> [The task] Select and reproduce each line of the listing below that bears the string "Constitution".

-- Opening Marker --

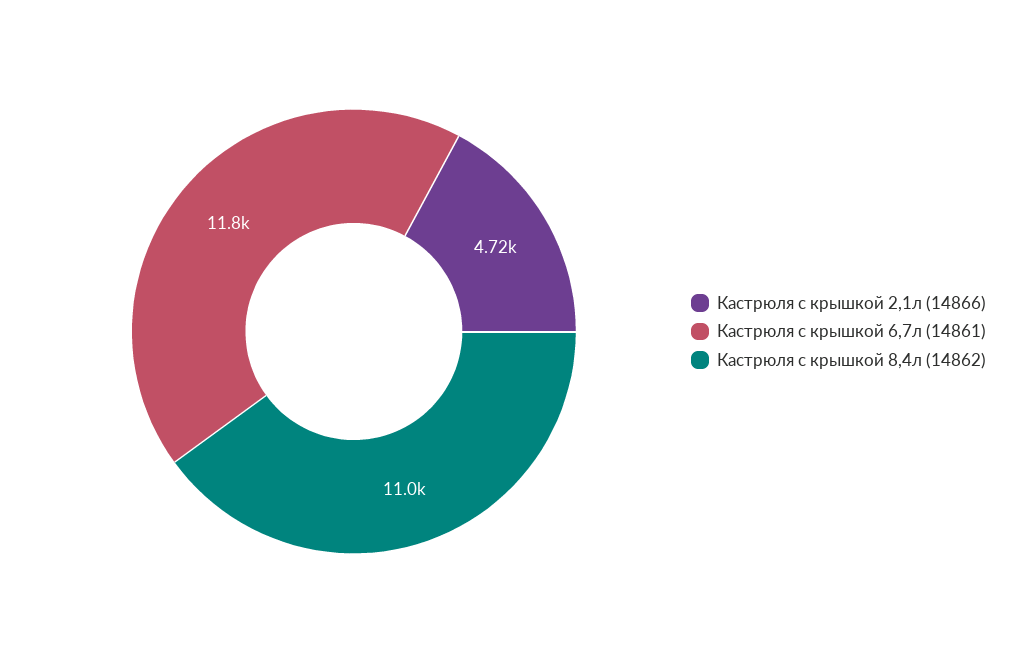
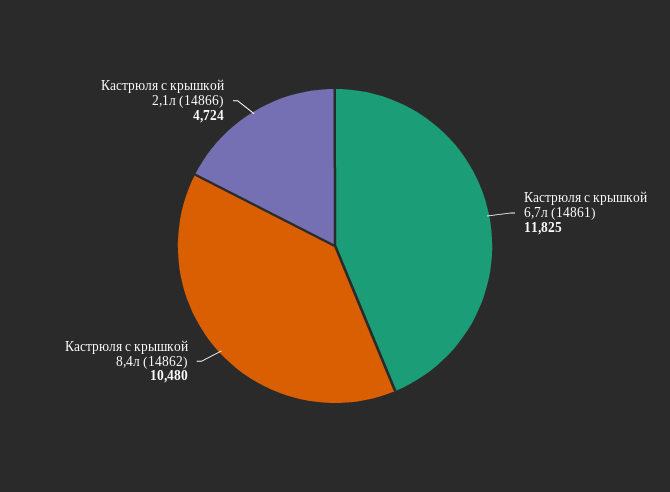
  {
    "Кастрюля с крышкой 2,1л (14866)": 4724,
    "Кастрюля с крышкой 6,7л (14861)": 11825,
-   "Кастрюля с крышкой 8,4л (14862)": 11000
+   "Кастрюля с крышкой 8,4л (14862)": 10480
  }

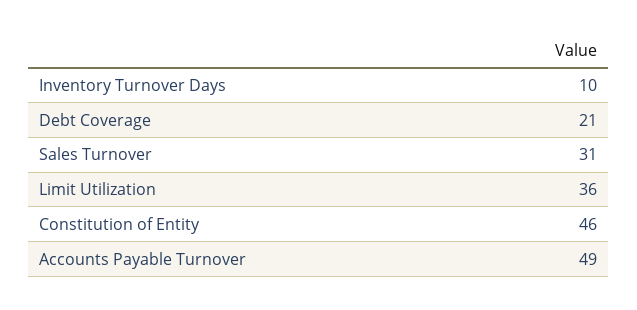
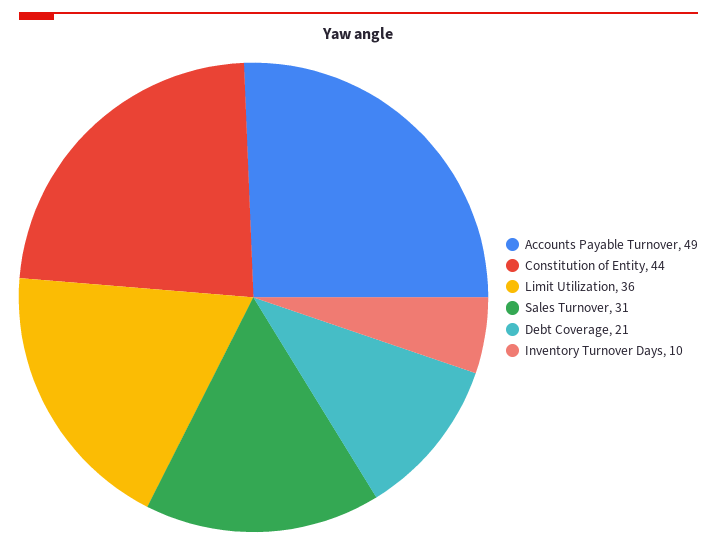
  {
    "Inventory Turnover Days": 10,
    "Debt Coverage": 21,
    "Sales Turnover": 31,
    "Limit Utilization": 36,
-   "Constitution of Entity": 46,
+   "Constitution of Entity": 44,
    "Accounts Payable Turnover": 49
  }

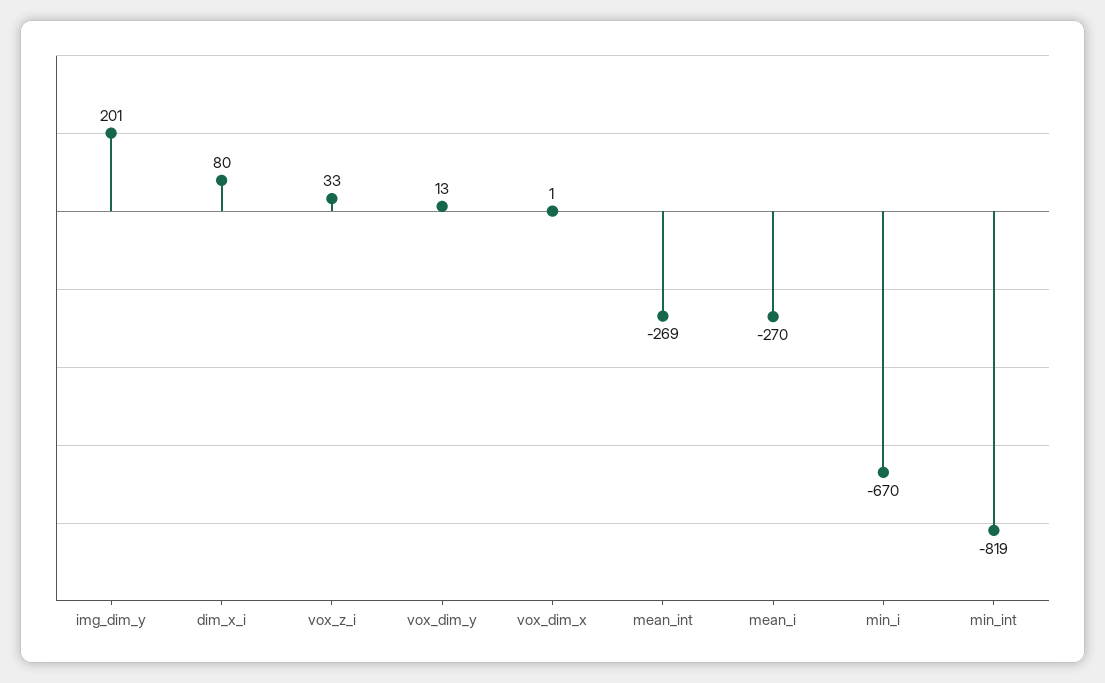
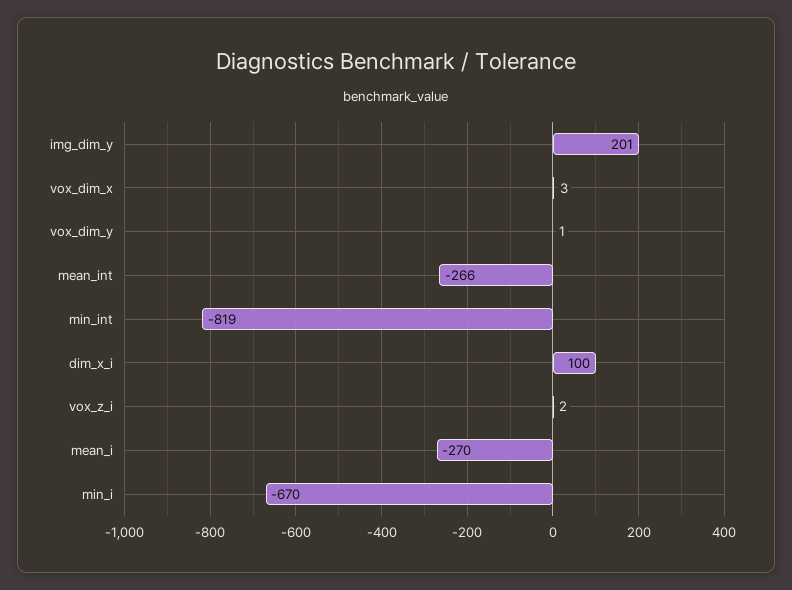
  {
    "img_dim_y": 201,
-   "dim_x_i": 80,
+   "dim_x_i": 100,
-   "vox_z_i": 33,
+   "vox_z_i": 2,
-   "vox_dim_y": 13,
+   "vox_dim_y": 1,
-   "vox_dim_x": 1,
+   "vox_dim_x": 3,
-   "mean_int": -269,
+   "mean_int": -266,
    "mean_i": -270,
    "min_i": -670,
    "min_int": -819
  }

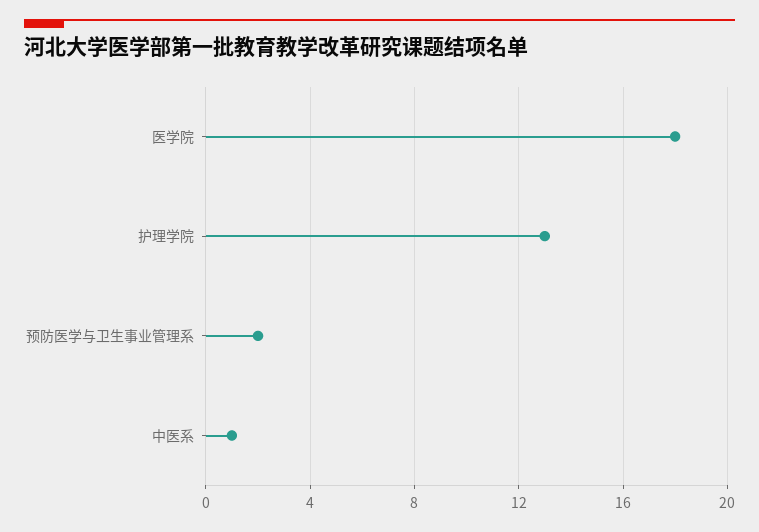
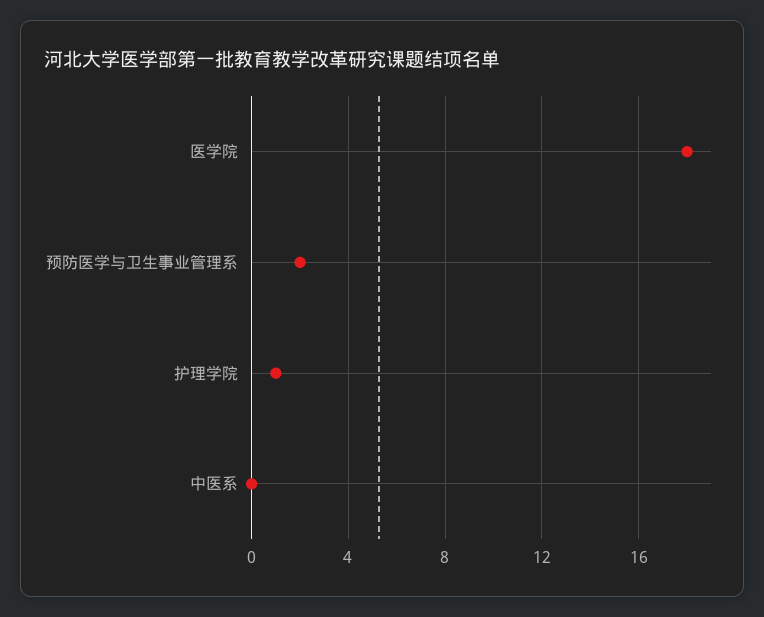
  {
    "医学院": 18,
-   "护理学院": 13,
+   "护理学院": 1,
    "预防医学与卫生事业管理系": 2,
-   "中医系": 1
+   "中医系": 0
  }

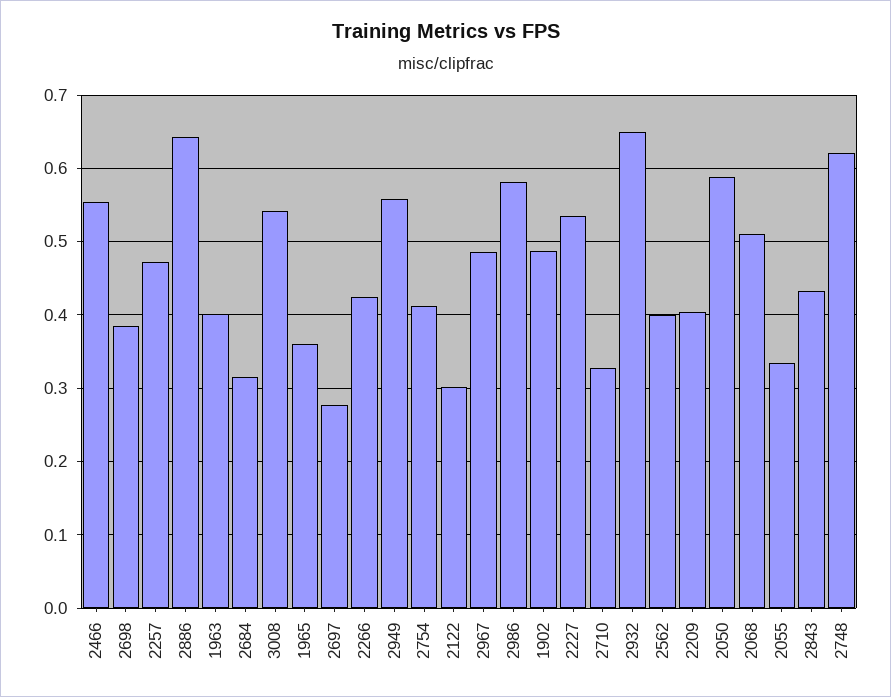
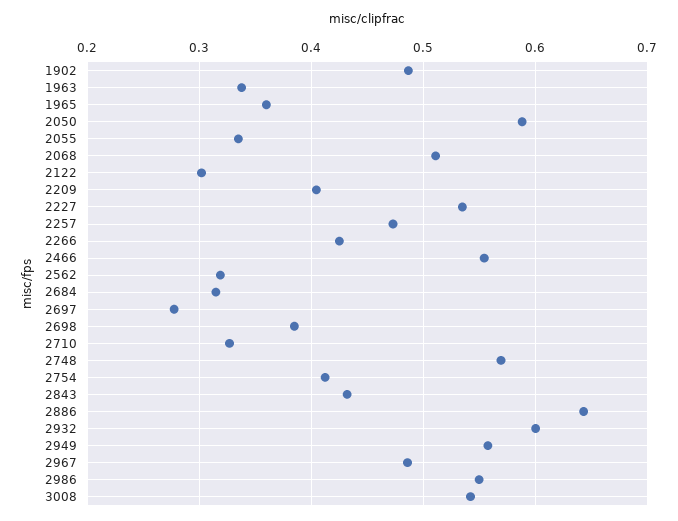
  {
    "2466": 0.55,
    "2698": 0.38,
    "2257": 0.47,
    "2886": 0.64,
-   "1963": 0.4,
+   "1963": 0.34,
    "2684": 0.31,
    "3008": 0.54,
    "1965": 0.36,
    "2697": 0.28,
    "2266": 0.43,
    "2949": 0.56,
    "2754": 0.41,
    "2122": 0.3,
    "2967": 0.49,
-   "2986": 0.58,
+   "2986": 0.55,
    "1902": 0.49,
    "2227": 0.53,
    "2710": 0.33,
-   "2932": 0.65,
+   "2932": 0.6,
-   "2562": 0.4,
+   "2562": 0.32,
    "2209": 0.4,
    "2050": 0.59,
    "2068": 0.51,
    "2055": 0.33,
    "2843": 0.43,
-   "2748": 0.62
+   "2748": 0.57
  }

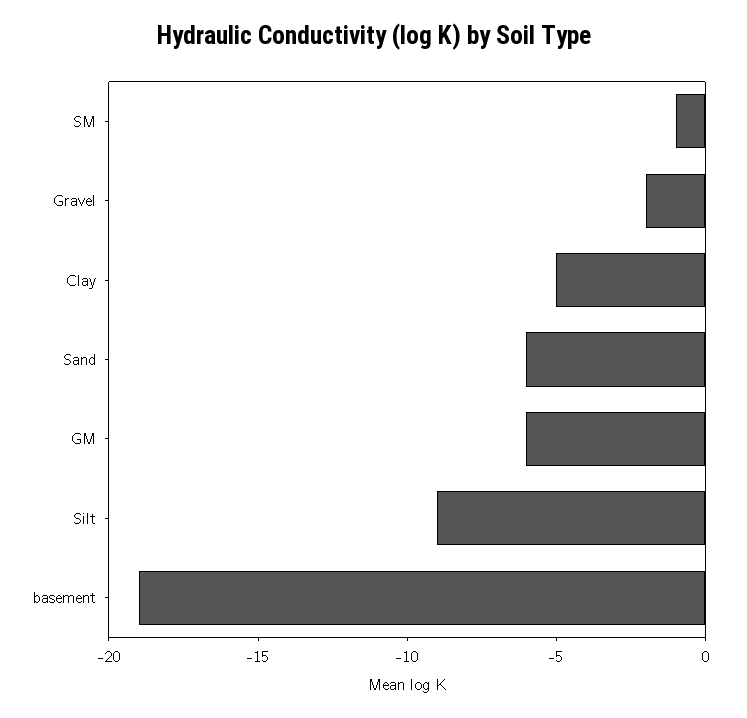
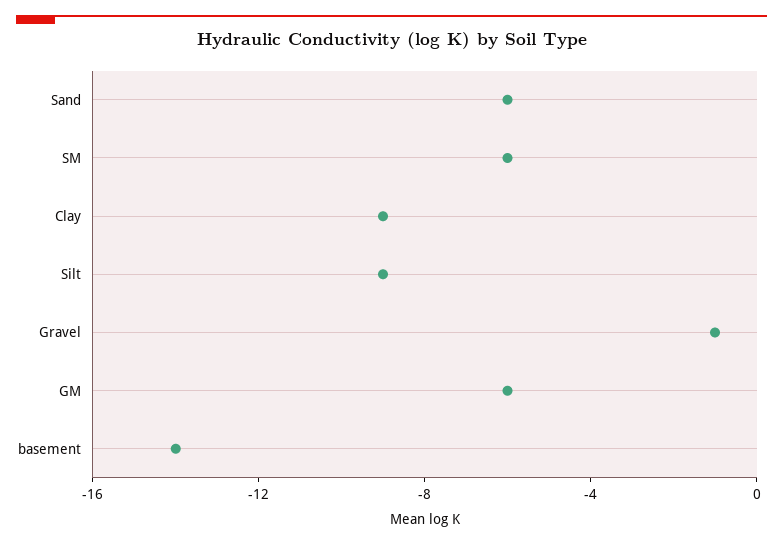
  {
-   "SM": -1,
+   "SM": -6,
-   "Gravel": -2,
+   "Gravel": -1,
-   "Clay": -5,
+   "Clay": -9,
    "Sand": -6,
    "GM": -6,
    "Silt": -9,
-   "basement": -19
+   "basement": -14
  }

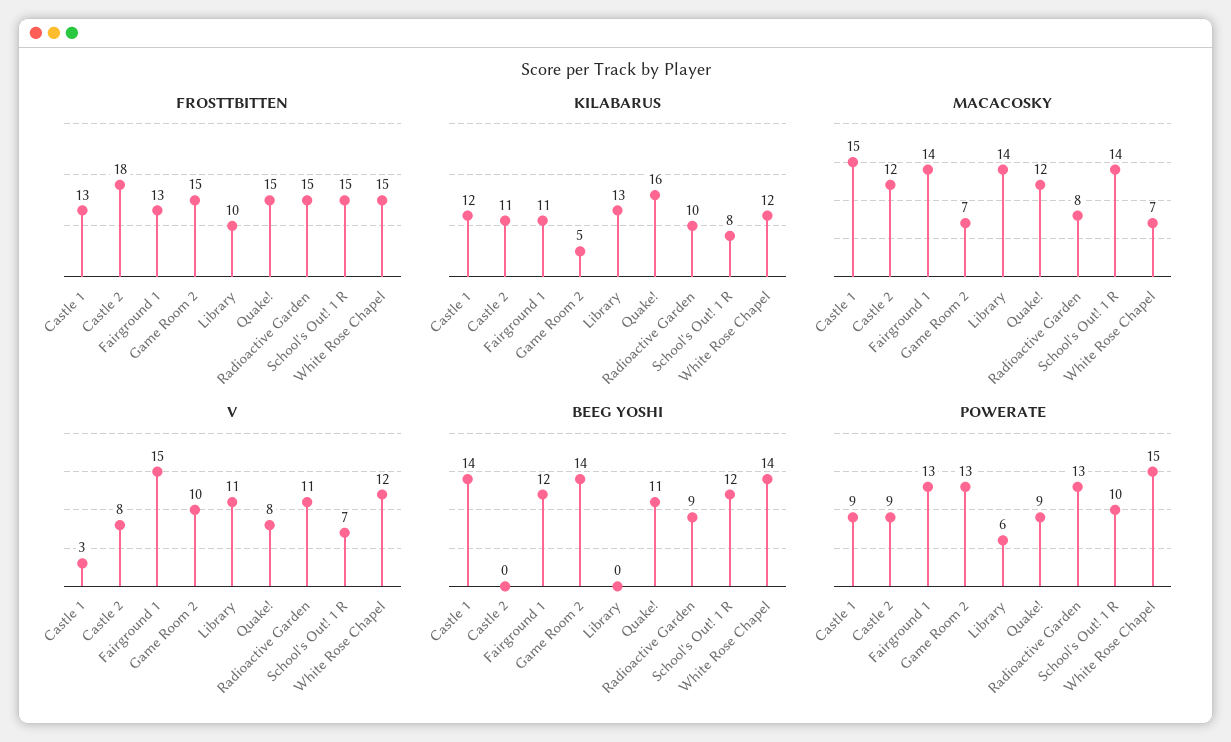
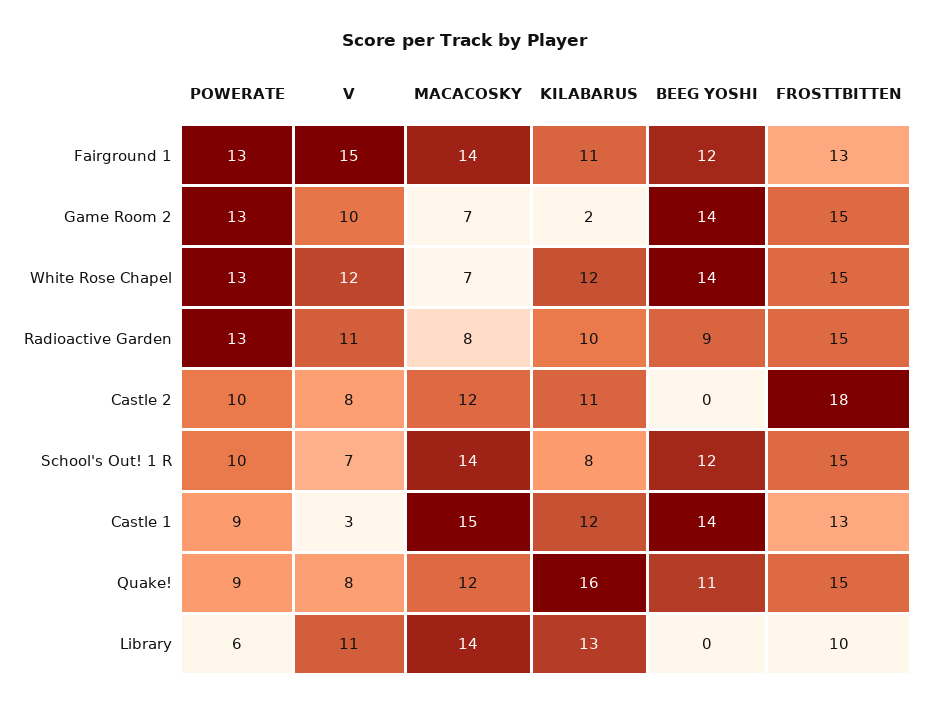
  {
    "FROSTTBITTEN": {
      "Castle 1": 13,
      "Castle 2": 18,
      "Fairground 1": 13,
      "Game Room 2": 15,
      "Library": 10,
      "Quake!": 15,
      "Radioactive Garden": 15,
      "School's Out! 1 R": 15,
      "White Rose Chapel": 15
    },
    "KILABARUS": {
      "Castle 1": 12,
      "Castle 2": 11,
      "Fairground 1": 11,
-     "Game Room 2": 5,
+     "Game Room 2": 2,
      "Library": 13,
      "Quake!": 16,
      "Radioactive Garden": 10,
      "School's Out! 1 R": 8,
      "White Rose Chapel": 12
    },
    "MACACOSKY": {
      "Castle 1": 15,
      "Castle 2": 12,
      "Fairground 1": 14,
      "Game Room 2": 7,
      "Library": 14,
      "Quake!": 12,
      "Radioactive Garden": 8,
      "School's Out! 1 R": 14,
      "White Rose Chapel": 7
    },
    "V": {
      "Castle 1": 3,
      "Castle 2": 8,
      "Fairground 1": 15,
      "Game Room 2": 10,
      "Library": 11,
      "Quake!": 8,
      "Radioactive Garden": 11,
      "School's Out! 1 R": 7,
      "White Rose Chapel": 12
    },
    "BEEG YOSHI": {
      "Castle 1": 14,
      "Castle 2": 0,
      "Fairground 1": 12,
      "Game Room 2": 14,
      "Library": 0,
      "Quake!": 11,
      "Radioactive Garden": 9,
      "School's Out! 1 R": 12,
      "White Rose Chapel": 14
    },
    "POWERATE": {
      "Castle 1": 9,
-     "Castle 2": 9,
+     "Castle 2": 10,
      "Fairground 1": 13,
      "Game Room 2": 13,
      "Library": 6,
      "Quake!": 9,
      "Radioactive Garden": 13,
      "School's Out! 1 R": 10,
-     "White Rose Chapel": 15
+     "White Rose Chapel": 13
    }
  }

-- Closing Marker --

> [Solved problem]
-   "Constitution of Entity": 46,
+   "Constitution of Entity": 44,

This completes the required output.